- [TEXTO PROPORCIONADO]:
Luego empiezas a darle técnica de torear con el carretón; a embestirle sin que haya peligro, le enseñas cómo aproximarse, cómo mantenerse recto en el embroque; a utilizar su cuerpo como una ballesta, o salir de un terreno peligroso. Todo eso, hacerlo con armonía y belleza. Cuando ya domine esa técnica, viene la prueba del valor y de su sensibilidad. Y ya lo empiezas a poner frente a un toro adiestrado, como paso previo a llevarlo a torear becerras en el campo. Es allí donde el caballo empieza a pasarte información y debes seguirlo para ver dónde le gusta estar frente al toro. Si en terreno corto, si quiere atacar un poco. Si le gusta dejarlo venir de lejos. Él te cuenta cosas. Y lo vas mejorando donde él puede ser más brillante. Te tienes que ganar la confianza de que cuando lo mandes entrar al toro, van a salir las cosas bien".

- [SECCIÓN DE DATOS]:
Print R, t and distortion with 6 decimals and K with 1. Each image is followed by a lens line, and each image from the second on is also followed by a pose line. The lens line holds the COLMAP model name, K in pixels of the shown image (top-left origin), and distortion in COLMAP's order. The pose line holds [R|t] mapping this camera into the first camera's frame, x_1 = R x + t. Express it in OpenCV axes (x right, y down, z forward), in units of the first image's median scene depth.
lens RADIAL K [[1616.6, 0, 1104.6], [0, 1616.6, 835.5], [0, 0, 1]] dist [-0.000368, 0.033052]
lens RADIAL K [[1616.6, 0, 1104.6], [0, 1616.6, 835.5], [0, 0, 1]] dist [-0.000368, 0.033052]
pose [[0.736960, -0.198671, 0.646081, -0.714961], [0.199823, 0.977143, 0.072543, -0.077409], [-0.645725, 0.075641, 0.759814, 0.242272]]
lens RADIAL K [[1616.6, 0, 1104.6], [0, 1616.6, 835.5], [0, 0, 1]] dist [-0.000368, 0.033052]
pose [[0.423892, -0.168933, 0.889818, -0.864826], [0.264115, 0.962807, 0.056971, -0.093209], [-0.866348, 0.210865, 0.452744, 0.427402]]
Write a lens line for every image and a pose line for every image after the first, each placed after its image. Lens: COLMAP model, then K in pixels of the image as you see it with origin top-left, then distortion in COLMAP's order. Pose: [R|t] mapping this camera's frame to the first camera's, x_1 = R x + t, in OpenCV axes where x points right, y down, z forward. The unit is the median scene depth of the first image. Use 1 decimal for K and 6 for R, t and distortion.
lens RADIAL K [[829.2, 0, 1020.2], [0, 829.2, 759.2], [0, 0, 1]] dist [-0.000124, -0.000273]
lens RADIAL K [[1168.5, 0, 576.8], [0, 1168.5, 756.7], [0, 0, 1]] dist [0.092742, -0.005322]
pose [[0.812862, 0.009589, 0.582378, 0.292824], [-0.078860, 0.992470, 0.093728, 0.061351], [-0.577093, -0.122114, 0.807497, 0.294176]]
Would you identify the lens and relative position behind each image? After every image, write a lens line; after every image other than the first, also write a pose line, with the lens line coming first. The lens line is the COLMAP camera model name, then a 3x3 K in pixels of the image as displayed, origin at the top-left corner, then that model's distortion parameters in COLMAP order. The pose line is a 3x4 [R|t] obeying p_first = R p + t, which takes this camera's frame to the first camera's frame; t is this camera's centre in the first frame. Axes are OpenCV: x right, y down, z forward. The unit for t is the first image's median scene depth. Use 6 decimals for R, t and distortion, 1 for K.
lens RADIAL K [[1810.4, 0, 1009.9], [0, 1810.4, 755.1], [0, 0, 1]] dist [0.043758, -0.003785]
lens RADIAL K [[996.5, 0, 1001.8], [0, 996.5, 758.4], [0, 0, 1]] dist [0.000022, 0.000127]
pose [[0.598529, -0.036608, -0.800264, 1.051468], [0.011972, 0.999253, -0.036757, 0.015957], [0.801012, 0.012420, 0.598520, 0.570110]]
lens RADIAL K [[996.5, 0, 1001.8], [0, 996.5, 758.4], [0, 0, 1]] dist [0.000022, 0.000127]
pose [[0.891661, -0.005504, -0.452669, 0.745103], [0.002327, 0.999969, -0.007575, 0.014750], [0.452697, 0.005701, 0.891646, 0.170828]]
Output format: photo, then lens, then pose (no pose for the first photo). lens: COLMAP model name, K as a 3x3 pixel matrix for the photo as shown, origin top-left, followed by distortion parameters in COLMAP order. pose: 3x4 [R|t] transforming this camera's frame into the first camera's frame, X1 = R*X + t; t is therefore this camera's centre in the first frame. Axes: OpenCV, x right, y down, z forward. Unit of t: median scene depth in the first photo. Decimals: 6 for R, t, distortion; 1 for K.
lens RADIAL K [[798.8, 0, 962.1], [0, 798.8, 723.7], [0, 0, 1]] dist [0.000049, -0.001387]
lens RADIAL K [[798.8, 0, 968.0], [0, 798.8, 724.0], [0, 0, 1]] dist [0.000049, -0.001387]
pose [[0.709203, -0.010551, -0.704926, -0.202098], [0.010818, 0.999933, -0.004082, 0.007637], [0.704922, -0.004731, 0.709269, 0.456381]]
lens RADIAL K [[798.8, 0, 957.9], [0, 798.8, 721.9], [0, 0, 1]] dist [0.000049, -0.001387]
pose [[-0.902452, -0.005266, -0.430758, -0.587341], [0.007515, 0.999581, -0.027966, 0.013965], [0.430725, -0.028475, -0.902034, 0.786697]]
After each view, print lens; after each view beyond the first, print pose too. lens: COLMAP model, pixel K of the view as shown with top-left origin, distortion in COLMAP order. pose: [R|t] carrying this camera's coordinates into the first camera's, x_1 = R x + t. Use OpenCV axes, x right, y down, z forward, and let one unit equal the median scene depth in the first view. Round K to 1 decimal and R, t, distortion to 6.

- [INSTRUCCIONES]:
[a] Según el texto sobre el adiestramiento del caballo para torear, ¿con qué se empieza a darle al caballo la técnica de torear?
[b] Reanude el texto sobre el adiestramiento del caballo para torear a partir del punto en que termina.
El material procede de una fuente distinta de la del texto.

- [RESPUESTAS NUMERADAS]:
[a] Con el carretón.

[b]
Lo que dicen ellos

Y hablando el idioma de los caballos, el número uno del mundo en 52 tardes en el 2010 cortó 107 orejas y fue calificado como el mejor del año. Ese mismo hombre que durante casi 1.800 tardes en su vida ha hecho ese rito de "poner un caballo entre tus piernas", y hacer lo que otros jamás alcanzaron. Entenderlos, oírlos.

Y en ese lenguaje, el rejoneador es capaz de hablar también por ellos: Pablo puede adivinar lo que de él diría 'Silveti': "Pablo es muy exigente, trabajamos mucho. No da tregua. Pero es un jinete amable con nosotros, jamás nos castiga, nunca se pone espuelas que nos hagan daño, jamás nos da bocados grandes que puedan lastimarnos. Todo con él es puro consentimiento, no sometimiento". (Hablan muy bonito los caballos).

'Ícaro', un hermoso bayo con cabos negros, triunfador en Madrid este año, a su vez dice que "no me cansan los viajes ni el duro trabajo, porque este es el oficio que me gusta y disfruto. Antes bien, Pablo no me deja meterme en los terrenos que yo quiero. Me gusta ser osado, meterme entre los pitones, poner mi hocico en la testuz del toro. Me cuida como a un niño travieso, porque sabe que en una de esas travesuras puede estar mi vida en juego".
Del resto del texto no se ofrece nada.